Speaking with one of our correspondents in an exclusive interview, Olaleye called on the Federal Government to review revenue allocation sharing formula, stressing that Nigerians at the grassroots would only feel the impact of governance if councils were empowered to do grassroots projects.
He said, “The Federal Government must review the revenue sharing formula to financially empower the states and local government to undertake projects that will impact on the lives of Nigerians.
“The present sharing formula renders the state and the local government financially impotent and by extension, it takes the impact of governance away from the people at the grassroots.
“Because if this imbalance, the councils cannot execute any meaningful project for the good of the people; this must change for the people to feel the impact of the government they voted to power.”
‘Finance minister to consult Presidency on FG’s proposal”
On what the Federal Government would propose to the review committee, spokesperson for the Ministry of Finance, Hassan Dodo, could not be reached for comment, but a top official in the ministry told Saturday PUNCH that the position to be put forward by the Federal Government would be determined by the Minister of Finance after consultations with the Presidency and other key stakeholders.
The official, who spoke on condition of anonymity as he was not officially permitted to speak on the issue, said, “The call for a new revenue allocation formula has been on for a while and we all understand that the states want more revenue to finance their programmes. But one thing you have to understand is that the Federal Government still has the highest responsibility in terms of managing the federation.
“The federation account is currently being managed on a legal framework that allows funds to be shared under three major components: Statutory allocation, Value Added Tax distribution and allocation made under the derivation principle.
“Under statutory allocation, the Federal Government gets 52.68 per cent which is the highest percentage but when it comes to VAT, the Federal Government only takes about 15 per cent while the remaining 85 per cent goes to the states and local governments.
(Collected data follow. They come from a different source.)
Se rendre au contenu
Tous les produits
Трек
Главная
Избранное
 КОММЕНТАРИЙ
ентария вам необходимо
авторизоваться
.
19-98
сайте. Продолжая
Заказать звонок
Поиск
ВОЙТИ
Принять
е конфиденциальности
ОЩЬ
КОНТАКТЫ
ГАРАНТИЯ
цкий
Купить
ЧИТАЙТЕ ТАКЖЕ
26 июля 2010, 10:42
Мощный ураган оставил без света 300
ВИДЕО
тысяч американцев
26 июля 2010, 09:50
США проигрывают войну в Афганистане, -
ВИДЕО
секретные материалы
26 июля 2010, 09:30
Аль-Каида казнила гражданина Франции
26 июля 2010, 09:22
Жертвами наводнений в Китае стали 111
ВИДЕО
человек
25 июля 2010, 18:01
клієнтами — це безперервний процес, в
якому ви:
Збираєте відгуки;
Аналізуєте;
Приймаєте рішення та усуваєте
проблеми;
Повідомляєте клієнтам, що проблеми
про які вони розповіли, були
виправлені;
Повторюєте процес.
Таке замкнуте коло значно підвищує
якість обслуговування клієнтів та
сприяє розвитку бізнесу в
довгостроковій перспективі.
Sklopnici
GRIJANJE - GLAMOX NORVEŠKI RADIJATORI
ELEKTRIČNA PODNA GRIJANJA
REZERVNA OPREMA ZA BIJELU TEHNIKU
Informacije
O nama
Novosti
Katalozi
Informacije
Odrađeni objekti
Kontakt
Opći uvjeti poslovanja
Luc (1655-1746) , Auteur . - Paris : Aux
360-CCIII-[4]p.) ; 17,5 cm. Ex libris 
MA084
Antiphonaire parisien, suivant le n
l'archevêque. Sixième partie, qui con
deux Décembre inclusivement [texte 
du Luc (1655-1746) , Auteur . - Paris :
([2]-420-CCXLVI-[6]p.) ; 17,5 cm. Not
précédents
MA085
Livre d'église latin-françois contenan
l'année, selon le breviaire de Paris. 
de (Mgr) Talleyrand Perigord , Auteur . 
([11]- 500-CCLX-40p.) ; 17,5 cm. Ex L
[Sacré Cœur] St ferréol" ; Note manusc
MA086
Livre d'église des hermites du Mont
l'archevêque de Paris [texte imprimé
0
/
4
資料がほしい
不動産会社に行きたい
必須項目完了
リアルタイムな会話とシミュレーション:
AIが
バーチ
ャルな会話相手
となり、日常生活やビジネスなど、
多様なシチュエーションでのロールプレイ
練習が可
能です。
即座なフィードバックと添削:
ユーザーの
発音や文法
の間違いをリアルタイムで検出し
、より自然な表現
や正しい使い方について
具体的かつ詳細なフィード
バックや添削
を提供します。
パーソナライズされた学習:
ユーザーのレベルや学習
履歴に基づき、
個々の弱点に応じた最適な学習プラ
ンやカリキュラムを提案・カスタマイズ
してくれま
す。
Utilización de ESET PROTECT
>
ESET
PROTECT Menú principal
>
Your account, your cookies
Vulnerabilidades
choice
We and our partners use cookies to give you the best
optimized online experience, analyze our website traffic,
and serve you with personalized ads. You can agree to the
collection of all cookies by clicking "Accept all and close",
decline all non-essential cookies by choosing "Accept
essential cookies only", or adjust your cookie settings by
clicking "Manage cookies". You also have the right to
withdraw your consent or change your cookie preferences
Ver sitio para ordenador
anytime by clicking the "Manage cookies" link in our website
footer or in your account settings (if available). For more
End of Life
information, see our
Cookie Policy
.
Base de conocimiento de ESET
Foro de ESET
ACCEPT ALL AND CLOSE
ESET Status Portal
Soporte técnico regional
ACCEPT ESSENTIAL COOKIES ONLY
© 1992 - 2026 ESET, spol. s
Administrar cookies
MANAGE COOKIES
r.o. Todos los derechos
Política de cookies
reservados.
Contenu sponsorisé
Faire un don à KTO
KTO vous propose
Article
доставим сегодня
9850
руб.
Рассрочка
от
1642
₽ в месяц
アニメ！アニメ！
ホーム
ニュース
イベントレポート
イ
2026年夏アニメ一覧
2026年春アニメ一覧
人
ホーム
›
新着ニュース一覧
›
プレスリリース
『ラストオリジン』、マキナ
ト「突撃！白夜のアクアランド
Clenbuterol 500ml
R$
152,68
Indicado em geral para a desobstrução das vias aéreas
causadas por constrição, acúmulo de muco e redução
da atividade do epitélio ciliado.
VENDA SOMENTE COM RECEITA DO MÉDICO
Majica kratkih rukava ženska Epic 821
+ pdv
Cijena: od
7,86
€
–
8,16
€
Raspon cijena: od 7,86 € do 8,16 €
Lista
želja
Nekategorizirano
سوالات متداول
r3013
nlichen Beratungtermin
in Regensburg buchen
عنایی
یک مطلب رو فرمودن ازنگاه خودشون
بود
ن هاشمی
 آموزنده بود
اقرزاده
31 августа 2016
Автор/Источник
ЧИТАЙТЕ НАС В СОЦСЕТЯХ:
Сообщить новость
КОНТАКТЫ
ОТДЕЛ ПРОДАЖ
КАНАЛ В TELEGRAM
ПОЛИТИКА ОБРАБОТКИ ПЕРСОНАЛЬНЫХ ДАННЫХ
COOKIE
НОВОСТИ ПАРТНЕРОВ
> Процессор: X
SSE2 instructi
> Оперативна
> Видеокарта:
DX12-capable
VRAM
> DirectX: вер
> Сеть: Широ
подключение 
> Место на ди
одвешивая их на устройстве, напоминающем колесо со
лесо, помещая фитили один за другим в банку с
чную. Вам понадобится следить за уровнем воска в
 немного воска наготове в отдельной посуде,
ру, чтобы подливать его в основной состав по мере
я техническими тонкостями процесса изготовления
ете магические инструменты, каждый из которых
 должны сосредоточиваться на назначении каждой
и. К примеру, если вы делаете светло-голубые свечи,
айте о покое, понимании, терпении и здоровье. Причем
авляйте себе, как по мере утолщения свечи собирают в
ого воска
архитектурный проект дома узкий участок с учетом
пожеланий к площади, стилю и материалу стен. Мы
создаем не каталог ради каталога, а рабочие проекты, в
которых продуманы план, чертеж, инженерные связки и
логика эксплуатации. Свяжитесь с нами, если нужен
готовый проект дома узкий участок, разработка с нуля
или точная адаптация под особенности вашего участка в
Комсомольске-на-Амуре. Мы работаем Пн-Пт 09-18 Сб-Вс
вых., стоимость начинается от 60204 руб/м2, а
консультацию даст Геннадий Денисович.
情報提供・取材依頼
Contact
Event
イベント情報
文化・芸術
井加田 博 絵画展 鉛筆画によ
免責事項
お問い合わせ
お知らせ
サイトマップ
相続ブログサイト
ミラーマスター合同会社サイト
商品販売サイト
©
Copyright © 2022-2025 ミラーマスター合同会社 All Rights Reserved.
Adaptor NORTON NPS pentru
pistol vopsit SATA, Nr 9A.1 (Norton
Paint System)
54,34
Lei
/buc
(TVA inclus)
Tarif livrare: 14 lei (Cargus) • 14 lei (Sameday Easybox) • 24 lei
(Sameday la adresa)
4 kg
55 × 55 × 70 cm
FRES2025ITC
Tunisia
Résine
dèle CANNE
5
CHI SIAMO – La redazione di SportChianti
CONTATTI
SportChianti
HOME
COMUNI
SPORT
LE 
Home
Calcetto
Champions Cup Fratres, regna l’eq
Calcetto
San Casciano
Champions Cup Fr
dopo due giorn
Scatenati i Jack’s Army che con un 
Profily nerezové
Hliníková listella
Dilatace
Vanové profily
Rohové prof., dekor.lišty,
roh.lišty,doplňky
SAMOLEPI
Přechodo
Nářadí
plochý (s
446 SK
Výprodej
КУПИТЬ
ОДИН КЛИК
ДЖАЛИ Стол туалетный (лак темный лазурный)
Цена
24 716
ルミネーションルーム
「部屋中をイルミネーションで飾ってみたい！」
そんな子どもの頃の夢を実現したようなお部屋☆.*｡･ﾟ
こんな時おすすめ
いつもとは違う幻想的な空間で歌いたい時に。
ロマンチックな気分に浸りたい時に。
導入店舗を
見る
“Currently, we don’t know the percentage the Federal Government would propose as its share of the new allocation formula. I believe that would have to be determined after due consultations between the finance minister and the President.”
A source close to one of the governors, however, said, the governors had yet to sit on the matter and, therefore, they had not taken a position on the proposal by the local governments.
The source added, “Of recent, the local governments have been trying to find some level of independence and they think they can only do that by attacking governors. I don’t think that is a good strategy.”
Meanwhile, spokesperson for the RMAFC, Ibrahim Mohammed, could not be immediately reached as of press time, but a top official in the commission informed one of our correspondents on Friday that the revenue sharing formula review committee would begin work immediately after a retreat meant to prepare them for the task.
The source said, “The committees’ work is a continuous process and not on an ad hoc basis. The public will be informed when it is time to make presentations, town hall meetings, visitations and other procedures. But at the moment we have not got to that stage.
“For now, there will be a retreat where all the members of the committees will be directed on the mandate of the committees. It is after that the major work will start.”
A former Deputy Governor of the Central Bank of Nigeria, Dr Obadiah Mailafia, however, said instead of focusing on the sharing formula, the three tiers of government should focus on how to increase their revenues.
He added, “I think it’s sad that nobody is proposing ideas on how to bake a bigger national cake. The obsession is, rather, on how they will share an ever diminishing cake. The real issue, in my opinion, should be on how to grow the economy so as to boost long-term revenues. The revenue allocation formula is a second-order issue.”